### Try it
Would you pull out every line of the material that contains the string "двигателя"?
☆ ☆ ☆
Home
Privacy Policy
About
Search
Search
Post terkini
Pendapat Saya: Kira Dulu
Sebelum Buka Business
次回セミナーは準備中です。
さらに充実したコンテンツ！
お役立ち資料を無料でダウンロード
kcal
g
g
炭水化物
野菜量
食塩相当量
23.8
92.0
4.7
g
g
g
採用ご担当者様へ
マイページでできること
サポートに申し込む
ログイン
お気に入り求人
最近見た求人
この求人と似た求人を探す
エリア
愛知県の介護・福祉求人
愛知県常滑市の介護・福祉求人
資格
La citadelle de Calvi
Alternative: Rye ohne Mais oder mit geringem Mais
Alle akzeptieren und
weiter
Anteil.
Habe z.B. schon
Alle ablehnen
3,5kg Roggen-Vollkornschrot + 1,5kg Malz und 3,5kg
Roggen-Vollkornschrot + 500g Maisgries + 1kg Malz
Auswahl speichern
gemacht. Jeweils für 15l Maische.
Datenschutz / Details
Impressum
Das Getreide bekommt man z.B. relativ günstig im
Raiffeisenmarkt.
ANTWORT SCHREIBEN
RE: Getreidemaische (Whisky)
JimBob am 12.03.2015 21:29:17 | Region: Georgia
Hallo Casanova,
☆ ☆ ☆
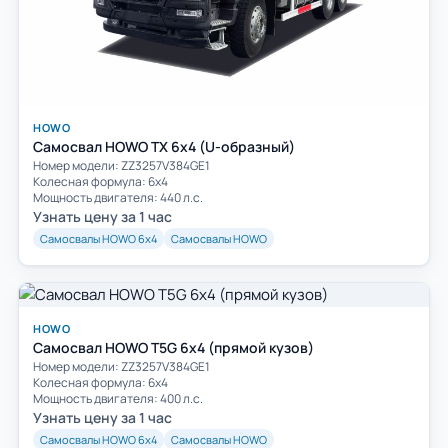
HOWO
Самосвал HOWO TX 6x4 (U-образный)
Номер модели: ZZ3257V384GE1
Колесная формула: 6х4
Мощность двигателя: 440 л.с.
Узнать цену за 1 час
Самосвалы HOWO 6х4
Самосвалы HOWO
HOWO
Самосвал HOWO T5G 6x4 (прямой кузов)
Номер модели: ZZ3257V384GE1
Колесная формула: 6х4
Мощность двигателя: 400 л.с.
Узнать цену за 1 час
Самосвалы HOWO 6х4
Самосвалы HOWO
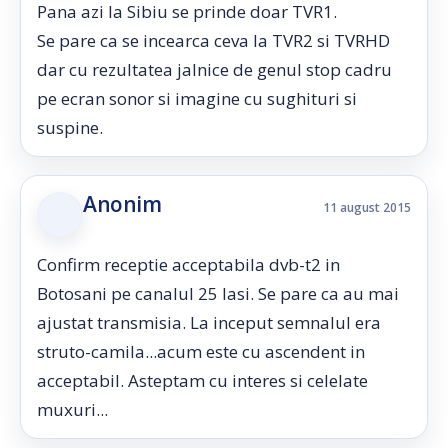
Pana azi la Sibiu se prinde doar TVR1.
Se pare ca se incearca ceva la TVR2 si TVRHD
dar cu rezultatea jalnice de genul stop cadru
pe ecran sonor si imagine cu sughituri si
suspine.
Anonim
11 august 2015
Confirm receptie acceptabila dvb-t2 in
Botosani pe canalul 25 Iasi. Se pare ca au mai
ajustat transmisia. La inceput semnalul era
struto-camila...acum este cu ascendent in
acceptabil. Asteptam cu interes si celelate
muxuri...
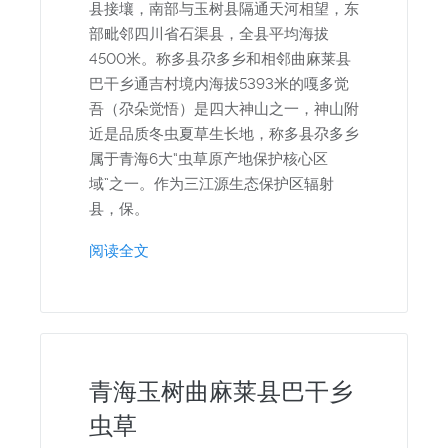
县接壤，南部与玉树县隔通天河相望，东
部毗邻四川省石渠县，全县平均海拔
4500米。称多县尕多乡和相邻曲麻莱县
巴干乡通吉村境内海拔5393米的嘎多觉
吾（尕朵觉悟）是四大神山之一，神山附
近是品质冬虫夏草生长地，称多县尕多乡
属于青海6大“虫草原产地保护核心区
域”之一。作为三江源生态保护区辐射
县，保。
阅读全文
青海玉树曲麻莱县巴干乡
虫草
☆ ☆ ☆
### Exercise solution
Мощность двигателя: 440 л.с.
Мощность двигателя: 400 л.с.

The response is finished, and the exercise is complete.